-- START Entries supplied --

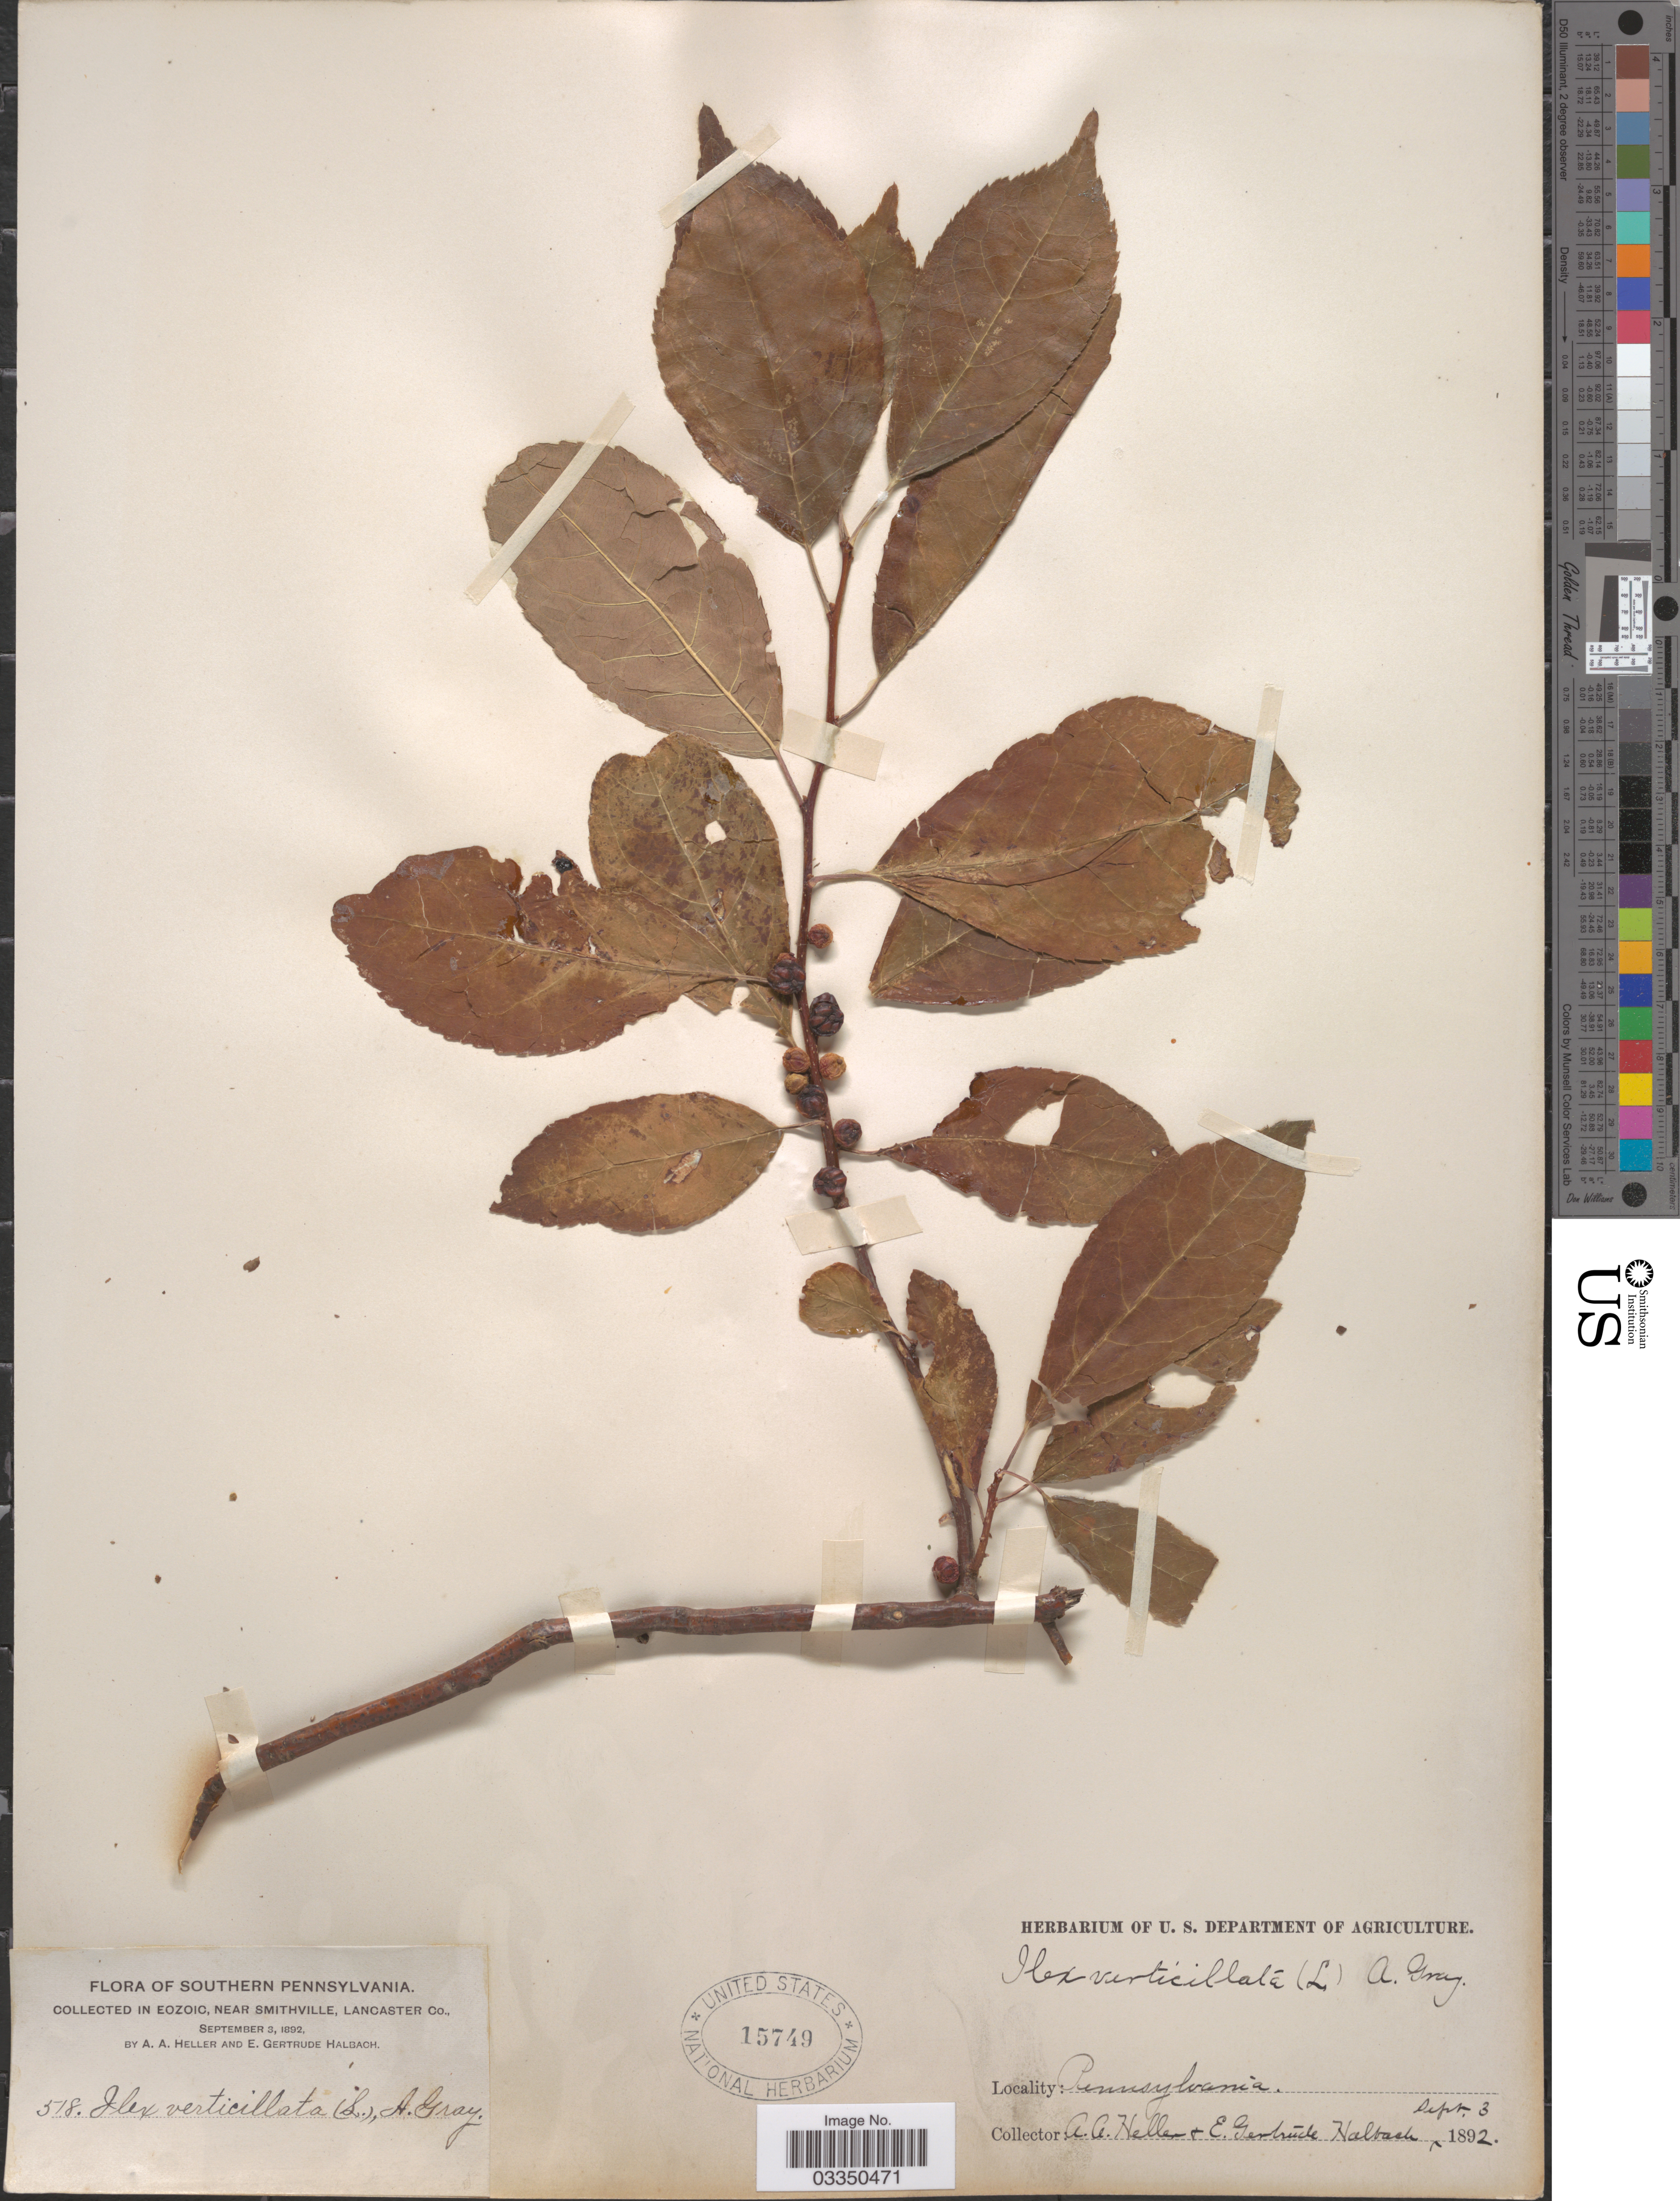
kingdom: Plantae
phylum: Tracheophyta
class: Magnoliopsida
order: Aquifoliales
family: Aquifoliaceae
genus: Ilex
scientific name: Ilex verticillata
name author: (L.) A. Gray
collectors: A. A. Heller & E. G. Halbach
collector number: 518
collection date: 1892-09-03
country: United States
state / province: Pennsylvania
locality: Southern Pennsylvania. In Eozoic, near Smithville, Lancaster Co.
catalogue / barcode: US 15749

-- END Entries supplied --

Reproduce every line of the items above word for word, omitting the pictures.

kingdom: Plantae
phylum: Tracheophyta
class: Magnoliopsida
order: Aquifoliales
family: Aquifoliaceae
genus: Ilex
scientific name: Ilex verticillata
name author: (L.) A. Gray
collectors: A. A. Heller & E. G. Halbach
collector number: 518
collection date: 1892-09-03
country: United States
state / province: Pennsylvania
locality: Southern Pennsylvania. In Eozoic, near Smithville, Lancaster Co.
catalogue / barcode: US 15749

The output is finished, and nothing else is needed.